We believe there may be a misunderstanding regarding inference cost. We would like to clarify that the computation time does not scale linearly with model size. For example, the inference time between a 1B and 7B model is not proportional (i.e., not 7×). On the other hand, for ensemble settings, inference time increases approximately linearly with the number of models (e.g., 3× for a 3-model ensemble), but not excessively so. As shown in the table below , a 3-model ensemble using 7B models only takes around 3.1× to 3.3× the inference time of a single 7B model.

We particularly note that even if it's a multiple, it’s still under 1 second at most. These measurements were obtained on the same hardware (single NVIDIA V100), and show that the computational overhead scales proportionally to the ensemble width. There is no requirement for more than 5× GPU usage in our deployment setting.

It's also important to note that the ensemble width (i.e., how many models are used) is fully configurable by the user.

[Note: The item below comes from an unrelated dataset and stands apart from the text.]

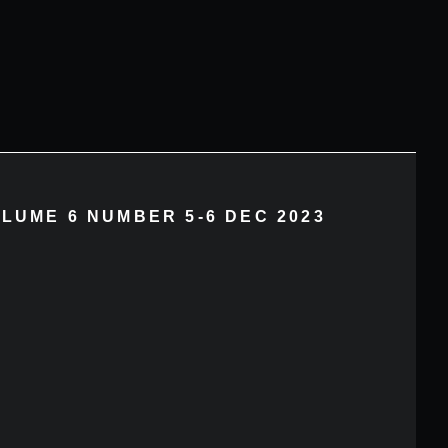
OLUME 6 NUMBER 5-6 DEC 2023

For those concerned with inference efficiency, we recommend using cyclic augmentation instead—particularly when retraining is an option.

We will make this point explicit in the paper to avoid possible confusion.

We sincerely hope that the reviewer can reconsider the significance of our contributions and the broader impact of our analysis on the field. We greatly appreciate your thoughtful evaluation of our work.